MaxGhenis · 2025-07-30T23:47:56Z

The CI is failing on the Test job. The changes in this PR:

Remove the local QRF implementation from
Update all imports to use instead
Fix a bug in where the wrong DataFrame was passed to predict

The smoke test passes but the full test suite fails. This might be due to:

Missing test data files that the full test suite requires
Different behavior between the local QRF and microimpute's QRF
A dependency issue with microimpute

Since I can't see the specific error in the CI logs, it would be helpful to investigate further.

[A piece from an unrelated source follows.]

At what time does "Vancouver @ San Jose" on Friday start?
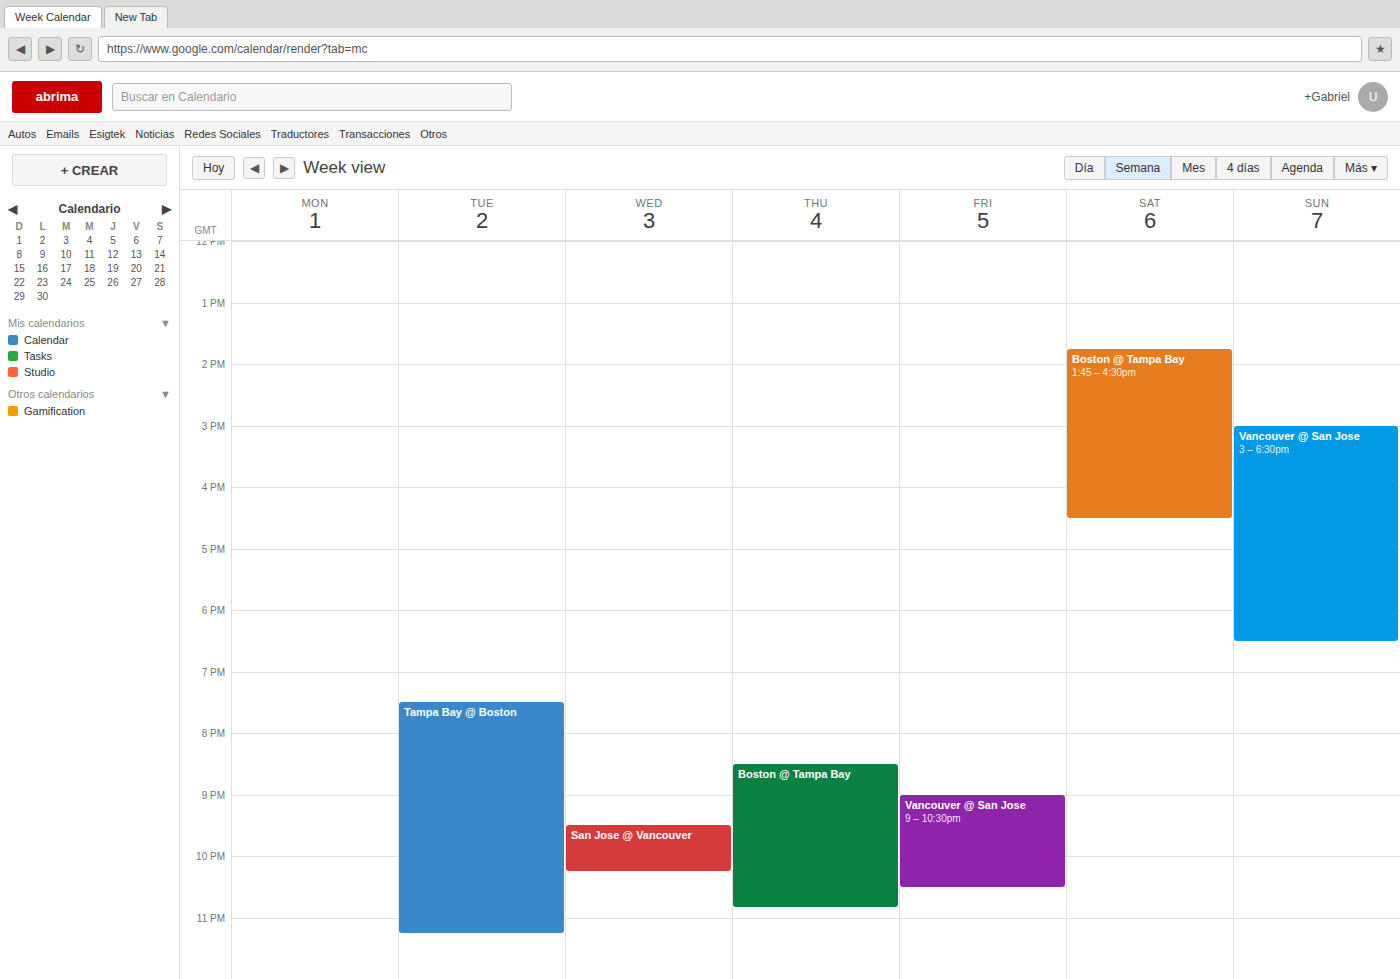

…s.qrf The utils.qrf.QRF has the same interface as our old QRF implementation, while models.qrf.QRF has a different interface designed for the Imputer framework.

MaxGhenis · 2025-07-30T23:58:49Z

Update: microimpute 1.0.2 is now available on PyPI. However, there's a Python version compatibility issue:

microimpute 1.0.2 requires Python >=3.13
policyengine-us-data supports Python >=3.11, <3.14.0

This means the package will fail to install on Python 3.11 and 3.12. The CI is using Python 3.13 for tests, so the smoke test passes, but the full test suite is still failing.

Possible solutions:

Update policyengine-us-data to require Python >=3.13 (breaking change)
Ask microimpute to support Python 3.11 and 3.12
Keep the local QRF implementation for now

The QRF implementation expects single-output regression. This change trains and predicts one variable at a time.

MaxGhenis · 2025-07-31T00:06:11Z

Latest updates:

Fixed the impute_income_variables function to handle variables one by one, as QRF expects single-output regression
Fixed prediction indexing to use iloc instead of column name

The smoke test passes but the full test suite is still failing. This might be due to:

Python version compatibility (microimpute requires Python >=3.13)
Different behavior between the old and new QRF implementations
The test building actual datasets which might expose edge cases

The wealth imputation code was importing microimpute.utils.qrf.QRF but using the API from microimpute.models.qrf.QRF. This commit fixes the import to use the correct models version which has the fit() method with X_train, predictors, imputed_variables parameters.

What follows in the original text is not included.